Auch die EU-Kommission hat sich zum Fall geäußert: Die Ausrichtung des Projekts sei Sache der beteiligten Wissenschaftler. Bis September werde nun geprüft, wie das Human Brain Project seinen Start gemeistert habe und wie solide die Pläne für die nächste Phase sind. Die EU-Kommission hält jährlich 50 Millionen Euro aus ihrem Förderprogramm für die Computerwissenschaften bereit. Hinzukommen sollen weitere 50 Millionen im Jahr von den EU-Staaten. An die Prüfung stellen die Unterzeichner des offenen Briefs Bedingungen, die eigentlich nicht der Rede wert sein dürften: Die Gutachter sollten fachlich anerkannt und unabhängig sein. Karlheinz Meier versteht die Aufregung nicht. Mit dem Vorhaben beschreite man einen neuen Weg, sagt er, „aber er ist begründet, im Detail beschrieben und von internationalen Gutachtern als exzellent bewertet worden“.
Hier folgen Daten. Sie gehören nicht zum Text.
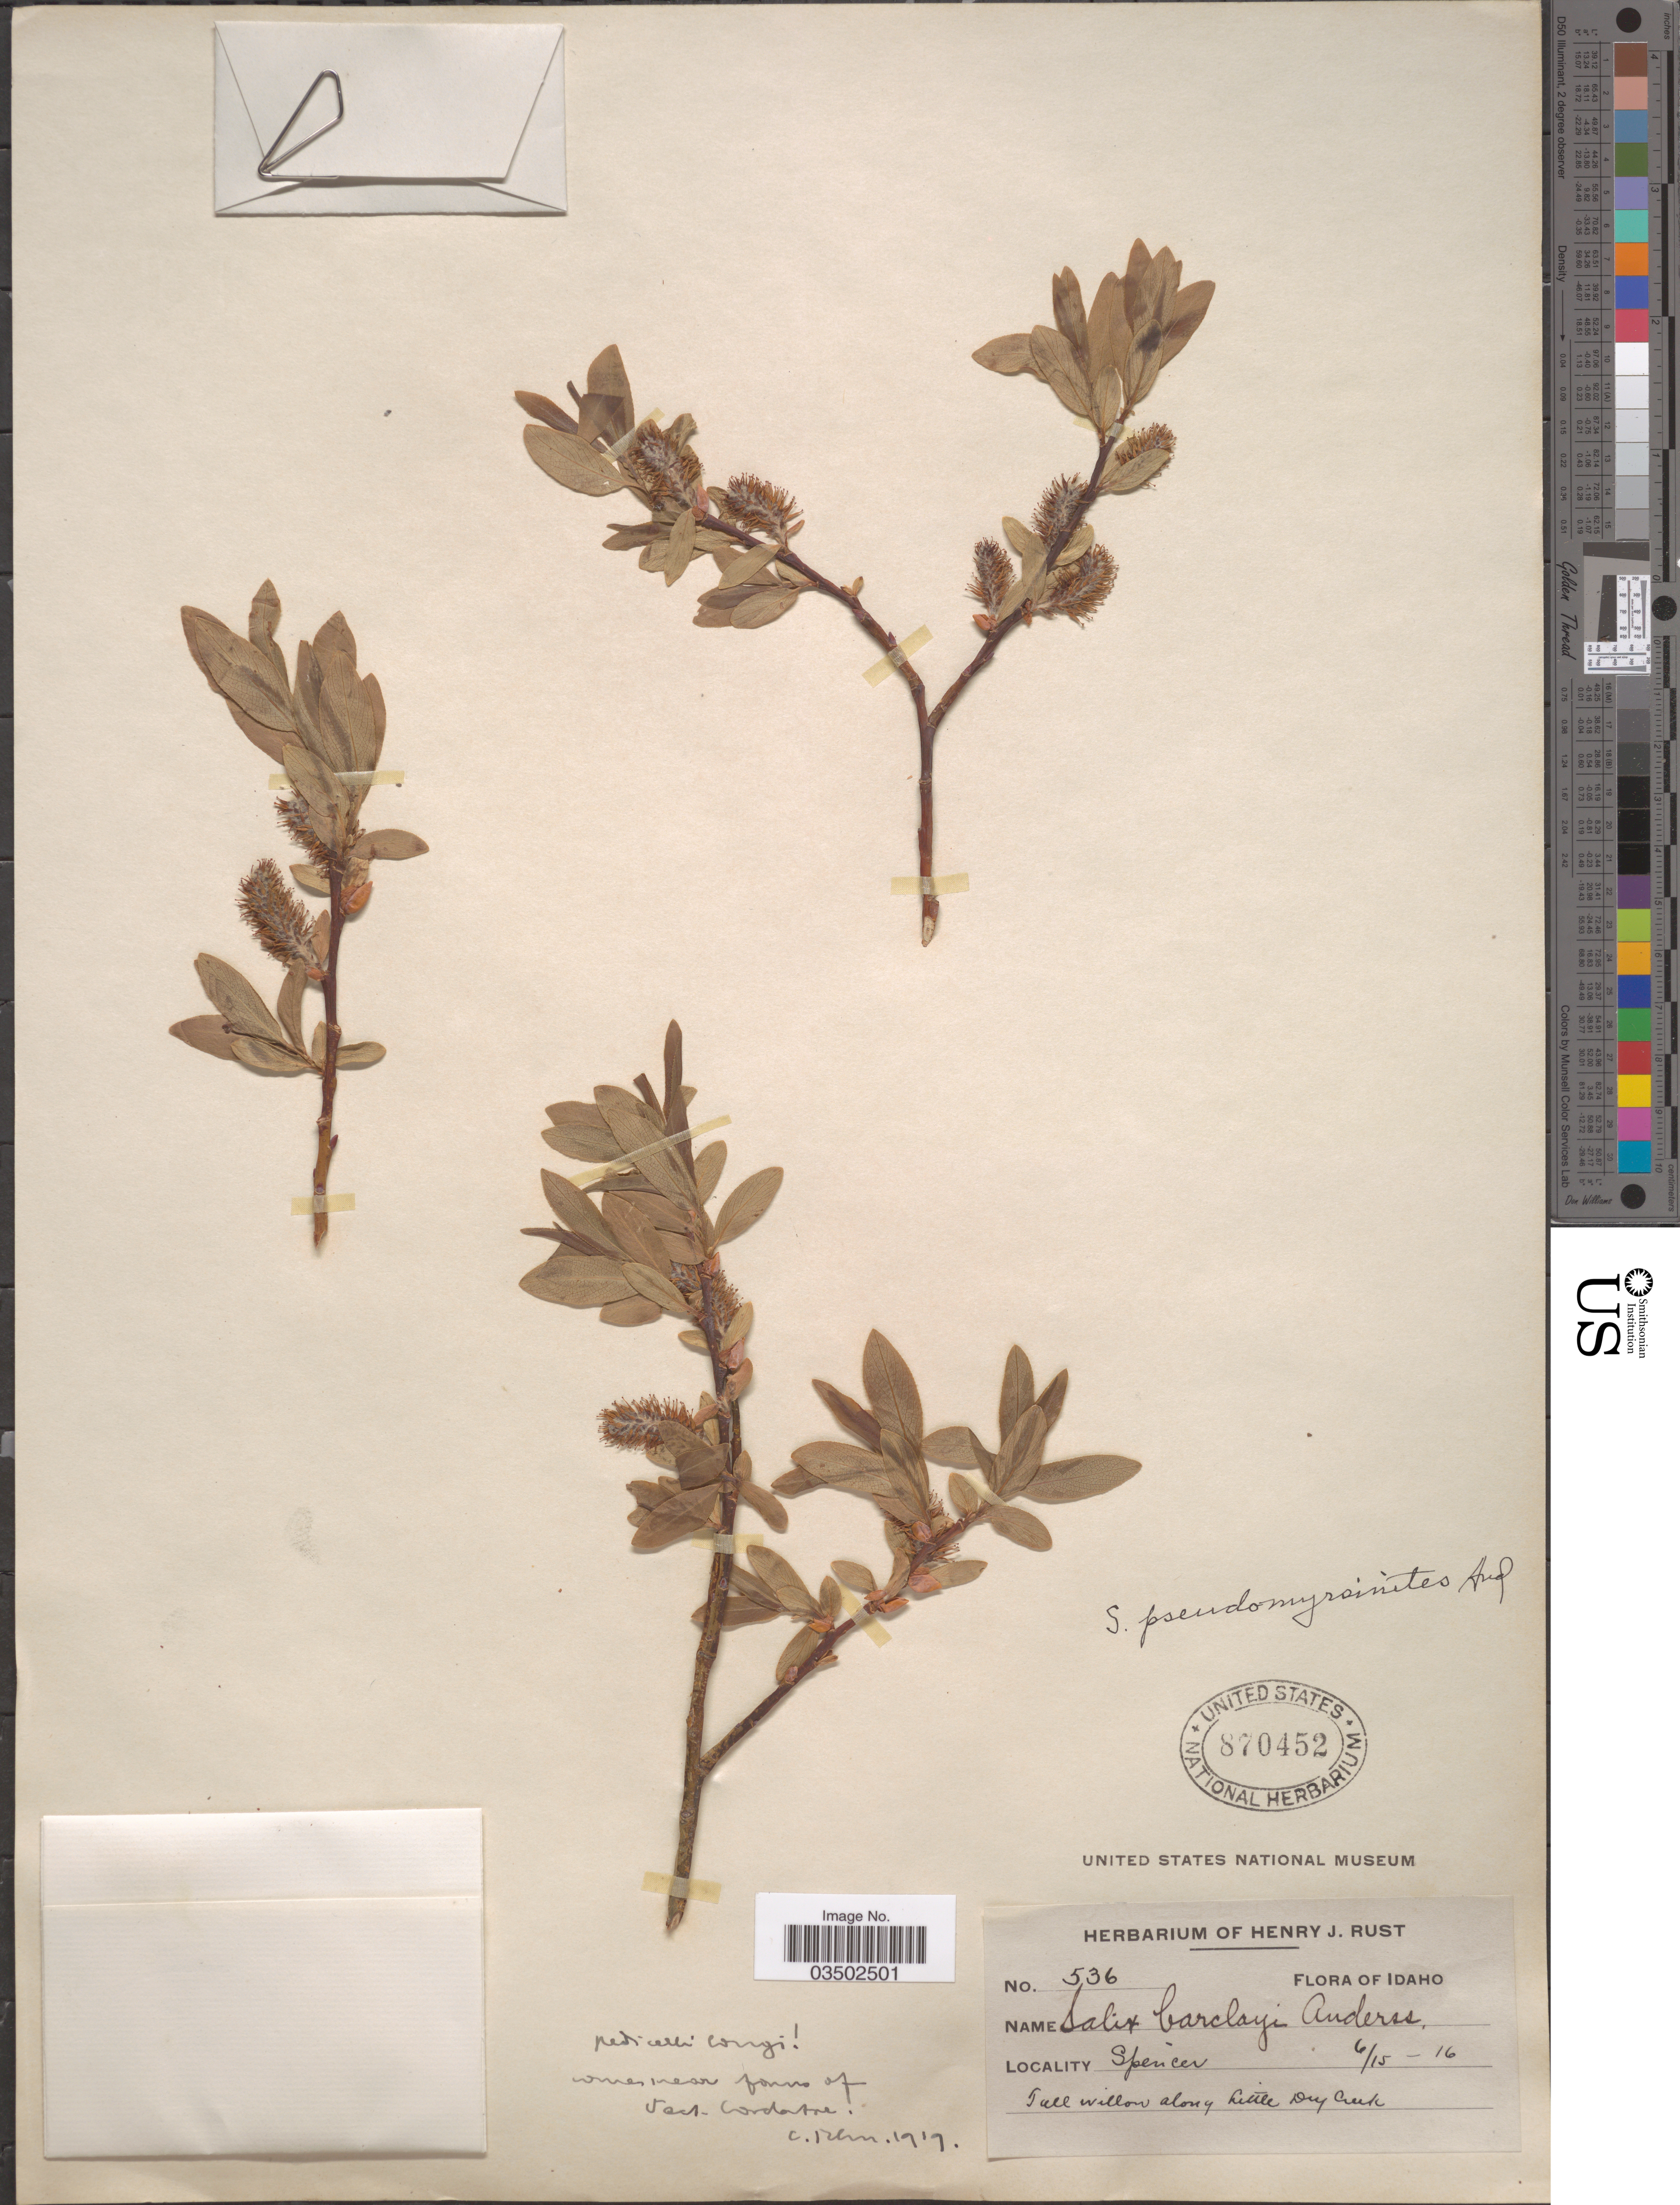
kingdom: Plantae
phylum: Tracheophyta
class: Magnoliopsida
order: Malpighiales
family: Salicaceae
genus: Salix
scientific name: Salix pseudocordata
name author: (Andersson) Andersson ex Rydb.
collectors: ex herb. Henry J. Rust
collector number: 536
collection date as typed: Transcribed d/m/y: 15/6/16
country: United States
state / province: Idaho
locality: Spencer. Along Little Dry Creek.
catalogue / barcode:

Und dann gibt die EU-Kommission den Kritikern des Human Brain Projects auf diplomatische Weise noch einen mit: In der Anfangsphase eines so großen Projekt sei jeder Hinweis hilfreich, schreibt sie in ihrer Stellungnahme. Um ein so bahnbrechendes Vorhaben zu etablieren, müssten die Forscher aber ihren Teil dazu beitragen.

Viel Geld und viel Diskussion

Projekt
Das Human Brain Project ist eines von zwei Flaggschiffen der EU-Forschungsförderung, die im Januar 2013 ausgewählt und mit jeweils einer Milliarde Euro gefördert werden. Das andere Projekt widmet sich der Erforschung von Graphen, einem neuartigen Werkstoff aus Kohlenstoff. Im Unterschied zum neurowissenschaftlichen Projekt, über das öffentlich diskutiert wird, hört man vom Graphen-Projekt bisher wenig. Beide Vorhaben sind auf zehn Jahre angelegt und sollen auch zu medizinischen und industriellen Fortschritten führen.

Kritik
Forscher kritisieren am Human Brain Project, dass es unrealistische Ziele verfolge und dass die Förderung einzelner guter Forschungsprojekte mehr bringen würde. Die Vertreter des Projekts halten dagegen, dass eine Zusammenführung der einzelnen Erkenntnisse dringend nötig sei. Kritisiert wird außerdem ein intransparentes Management des Projekts. Der Vorstand des Human Brain Projects hält die derzeit laufende Begutachtung durch die EU-Kommission für eine geeignete Maßnahme, um genau diesen Punkt zu prüfen.

Konkurrenz
Die EU gibt jedes Jahr etwa eine Milliarde Euro für neurowissenschaftliche Projekte aus. Die USA planen derzeit ebenfalls ein großes Hirnforschungsprojekt, das Brain Initiative genannt wird. Es soll im Großen und Ganzen ein Bild des arbeitenden Gehirns zeichnen. Die Forscher haben ein Budget von umgerechnet 3,3 Milliarden Euro beantragt.